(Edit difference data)
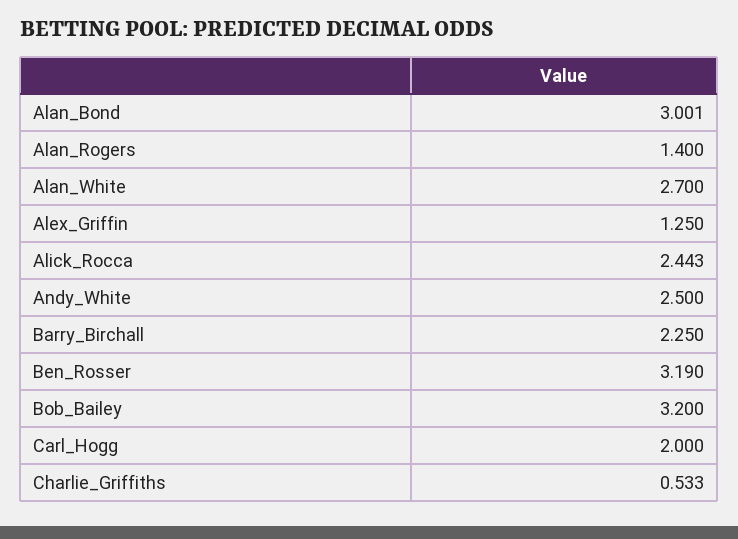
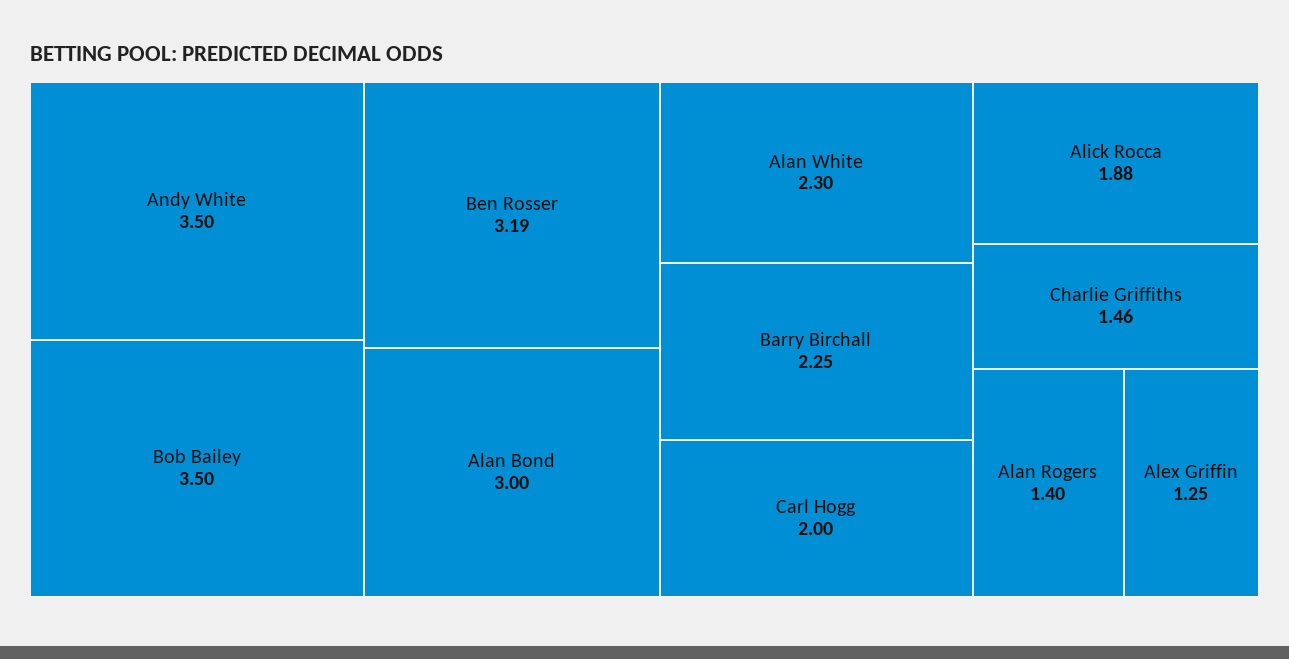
Alan_White: 2.7 -> 2.3
Alick_Rocca: 2.443 -> 1.88
Andy_White: 2.5 -> 3.5
Bob_Bailey: 3.2 -> 3.5
Charlie_Griffiths: 0.533 -> 1.46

— Your task —
The line containing "Andy_White: 2.5 -> 3.5" and every line after it, through the end of the records above: output exactly those, and nothing else.

— Solution to the problem —
Andy_White: 2.5 -> 3.5
Bob_Bailey: 3.2 -> 3.5
Charlie_Griffiths: 0.533 -> 1.46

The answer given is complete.